Ohio State’s Billy Ireland Cartoon Library and Museum will soon welcome two new exhibits, each taking a different approach toward political discourse through illustration.
“Windows on Death Row” and “What A Hoot! A Mike Peters Retrospective,” are set to open on Saturday.
The former looks at capital punishment with 70 works of art from inside and outside prison walls. “Windows on Death Row” is a traveling exhibition and has made stops in Los Angeles at the University of Southern California and more recently in Geneva, Switzerland and Oslo, Norway.
Seventeen American political cartoonists contributed to the exhibit, including Ohio-born Nick Anderson. It also includes work from inmates currently on death row in the United States. In 2014, curators Patrick Chappatte and Anne-Frederique Widmann reached out to 3,000 inmates, 30 of whom responded with artwork and letters.
“We asked death row inmates to draw and paint their daily lives, to paint also their personal experiences, to be witness of what they are going through,” Widmann said.
Artist letters and statements are included with their work in the exhibit.
Harold Wayne Nichols, a Texas inmate, submitted a work called “Starry Night.” The work depicts an image of a starry sky with an inscription that reads, “It has been over 26 years since I last saw the stars in the open sky.”
He included a note explaining that prison has taught him to appreciate the little things in life. In his letter accompanying “Starry Night,” he questions the audience, “When was the last time you drove out beyond the lights of the city just to see the stars? I hope you will take time to do that and to enjoy the other and the little things life has to offer.”
A piece by Kenneth Reams, who has been on death row for 2 years, titled “The Last Mile,” visualizes the final corridor inmates must walk to the execution chamber.
“The journey from cell to door is short in steps, but the distance is psychologically vast. At the end of this hallway is an imposing and ominous door. On the other side of that door lies oblivion and eternity,” Reams wrote in a letter accompanying the work.
Kevin Cooper’s “It’s a Generation Thing in America” argues that race is still an issue in the death penalty today. His piece shows three black inmates — a father, son and grandson — who are all in prison at the same time, and a fourth man in the foreground wondering if a similar fate awaits him.
Arnold Prieto sent several works of art before his execution in January of 2105, including a drawing of a skull titled “Any Questions?!!” It was the last piece he was able to create before his execution.
“They’ll be here when I’m no more,” Prieto wrote in his letters about the drawings.
The exhibit also contains one work of art by an inmate who was found not guilty after spending 28 years in prison, 20 of those on death row. Ndume Olatushani was released in 2012.
“Our idea is not to tell anyone what to think about this issue, but it was more that we thought people knew a lot about the execution but didn’t know much about why inmates stay so long in prison before they are executed, if they are executed,” Widmann said. “What is the implication of living in solitary confinement for years? What is the impact of race and economy?”

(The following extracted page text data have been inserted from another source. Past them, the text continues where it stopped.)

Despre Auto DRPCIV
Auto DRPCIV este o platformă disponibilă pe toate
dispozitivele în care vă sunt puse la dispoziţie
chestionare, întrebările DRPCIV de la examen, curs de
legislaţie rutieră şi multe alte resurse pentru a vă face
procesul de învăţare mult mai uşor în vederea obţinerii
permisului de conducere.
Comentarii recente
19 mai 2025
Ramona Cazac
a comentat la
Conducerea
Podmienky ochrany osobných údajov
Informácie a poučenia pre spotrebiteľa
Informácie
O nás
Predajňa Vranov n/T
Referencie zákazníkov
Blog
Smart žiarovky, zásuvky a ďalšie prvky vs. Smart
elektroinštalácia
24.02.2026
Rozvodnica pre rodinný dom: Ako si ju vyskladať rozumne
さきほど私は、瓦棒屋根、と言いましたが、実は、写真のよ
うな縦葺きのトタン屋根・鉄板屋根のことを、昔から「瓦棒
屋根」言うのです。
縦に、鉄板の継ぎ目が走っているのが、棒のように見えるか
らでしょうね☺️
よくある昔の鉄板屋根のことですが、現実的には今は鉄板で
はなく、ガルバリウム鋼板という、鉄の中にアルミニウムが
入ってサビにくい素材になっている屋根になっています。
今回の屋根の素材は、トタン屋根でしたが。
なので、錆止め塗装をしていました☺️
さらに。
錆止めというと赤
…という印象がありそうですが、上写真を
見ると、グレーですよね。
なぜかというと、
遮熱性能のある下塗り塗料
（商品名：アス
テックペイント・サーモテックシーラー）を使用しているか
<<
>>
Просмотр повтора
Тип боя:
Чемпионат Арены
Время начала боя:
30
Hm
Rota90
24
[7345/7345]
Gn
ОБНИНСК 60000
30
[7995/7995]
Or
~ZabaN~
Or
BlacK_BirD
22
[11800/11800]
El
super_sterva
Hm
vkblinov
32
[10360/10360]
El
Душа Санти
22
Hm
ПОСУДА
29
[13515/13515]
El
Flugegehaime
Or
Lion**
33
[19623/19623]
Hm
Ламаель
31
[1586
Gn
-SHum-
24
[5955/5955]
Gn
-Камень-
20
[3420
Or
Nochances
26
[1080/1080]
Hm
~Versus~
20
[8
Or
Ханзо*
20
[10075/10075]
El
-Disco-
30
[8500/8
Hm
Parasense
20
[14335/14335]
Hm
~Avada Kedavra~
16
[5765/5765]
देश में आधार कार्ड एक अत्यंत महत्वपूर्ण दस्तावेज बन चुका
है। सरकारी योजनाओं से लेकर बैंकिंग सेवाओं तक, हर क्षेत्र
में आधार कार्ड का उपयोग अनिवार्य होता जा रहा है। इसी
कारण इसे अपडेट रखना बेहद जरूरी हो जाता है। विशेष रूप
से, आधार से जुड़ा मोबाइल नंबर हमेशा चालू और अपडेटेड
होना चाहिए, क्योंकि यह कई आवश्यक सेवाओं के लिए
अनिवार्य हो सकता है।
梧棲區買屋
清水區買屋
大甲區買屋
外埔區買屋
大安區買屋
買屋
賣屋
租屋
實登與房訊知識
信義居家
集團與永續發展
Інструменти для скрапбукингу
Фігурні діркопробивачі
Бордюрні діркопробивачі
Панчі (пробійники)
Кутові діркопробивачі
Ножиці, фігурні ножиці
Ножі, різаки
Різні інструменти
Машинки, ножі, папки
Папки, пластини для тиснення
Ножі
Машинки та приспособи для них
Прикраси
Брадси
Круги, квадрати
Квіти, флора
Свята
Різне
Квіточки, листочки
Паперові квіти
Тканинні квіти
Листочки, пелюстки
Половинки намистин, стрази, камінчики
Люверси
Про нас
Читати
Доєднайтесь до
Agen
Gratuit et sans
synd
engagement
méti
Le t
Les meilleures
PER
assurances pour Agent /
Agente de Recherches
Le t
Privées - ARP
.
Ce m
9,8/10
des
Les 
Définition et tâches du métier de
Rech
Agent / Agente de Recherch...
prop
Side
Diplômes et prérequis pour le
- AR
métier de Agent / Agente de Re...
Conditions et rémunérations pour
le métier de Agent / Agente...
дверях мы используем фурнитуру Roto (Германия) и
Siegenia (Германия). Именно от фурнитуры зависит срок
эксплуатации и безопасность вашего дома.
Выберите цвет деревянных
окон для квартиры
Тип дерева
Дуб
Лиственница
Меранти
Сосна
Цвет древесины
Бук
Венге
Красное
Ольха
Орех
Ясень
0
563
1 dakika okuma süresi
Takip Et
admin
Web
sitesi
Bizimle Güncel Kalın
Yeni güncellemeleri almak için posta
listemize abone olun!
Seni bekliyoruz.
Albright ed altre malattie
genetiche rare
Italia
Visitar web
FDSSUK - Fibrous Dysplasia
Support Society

The second exhibit, “What A Hoot! A Mike Peters Retrospective,” also addresses social issues through the work of Pulitzer Prize-winning editorial cartoonish Mike Peters.
Peters is known for being the creator of comic strip “Mother Goose and Grimm,” which first distributed in the 1980s.
“Mike Peters is an important cartoonist with long-time ties to Ohio,” said Lucy Shelton Caswell, curator at the library. “He has spoken on campus several times and the Billy Ireland Cartoon Library and Museum holds a large collection of his work. This retrospective exhibition is intended to celebrate his career from the late 1960s to the present.”
The exhibit starts with a section exploring how Peters’ style changed and matured over his career. Included are strips of “Mother Goose and Grimm,” and an animated version of the comic that aired on CBS in the ‘90s.
Two more sections of the exhibit focus on editorial cartoons spanning nine presidencies, Lyndon B. Johnson through Barack Obama, and on political and social issues that Peters has commented on including racism, women’s rights and LGBTQ issues. Caswell said these cartoons give insight to Peters’ world-view.
“The editorial cartoons give one person’s perspective on major events of the last half-century and the consistency of Peters’ perspective is remarkable,” Caswell said. “The ‘Mother Goose and Grimm’ strips are laugh-out-loud funny.”
Both exhibits open Saturday and will be on display until March 12. The Billy Ireland Cartoon Library and Museum is open Tuesday through Sunday from 1 to 5 p.m. Admission is free.